For 18 years, the Prix HSBC pour la Photographie has given support to two up and coming photographic talents, helping them promote and develop their work. The prize is only available to photographers who have never had a monograph published, regardless of their age or nationality. This year, the jury selected Akiko Takizawa and Delphine Burtin.

Burtin is a Swiss photographer who began her career as a graphic artist. Her background is evident in the sparse, minimal presentation in her work. In the words of Simon Baker, Tate photographer curator and artistic consultant for the HSBC prize, Burtin "offers a seductive and very clever combination of instinctive reactions to her daily environment. Her work expresses an understanding of the physical potential of photography as an object. Her work lies halfway between photography and sculpture, a trait particularly evident in the manner in which she uses space. Her work, for relative newcomer, is biting, conceptual, and already feels well-established and refined. "

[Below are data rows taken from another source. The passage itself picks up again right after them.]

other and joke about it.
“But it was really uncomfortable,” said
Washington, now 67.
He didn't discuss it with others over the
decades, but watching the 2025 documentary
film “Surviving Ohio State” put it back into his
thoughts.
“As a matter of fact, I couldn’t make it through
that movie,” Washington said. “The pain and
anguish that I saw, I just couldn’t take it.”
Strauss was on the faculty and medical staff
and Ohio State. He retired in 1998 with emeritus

Takizawa is a Japanese photographer who pursued an education in the United Kingdom and is now based in London. Although having spent the last many years based in Europe, Takizawa's work retains a very strong visual tie to traditional Japanese photography. In the words of Simon Baker, Tate photographer curator and artistic consultant for the HSBC prize, "This astonishing series of photographs evokes the return of the artist to the house of her grandparents, located in remote regions of northern Japan. In the tradition of Issei Suda, Eikoh Hosoe and Daido Moriyama, Takizawa works with intense contrast, deep blacks and ephemeral reliefs to make dramatic compositions. The prints are collotypes, printed on traditional Japanese paper. Thus, Takizawa's work is exceptional in having both a distinctive physical and aesthetic character. Takizawa is a major and exciting artist who combines traditional processes with contemporary ideas."

Both winners' photographs will be shown in a traveling exhibition. They will also have their first monographs published through support from the prize. Congratulations to both for their excellent work!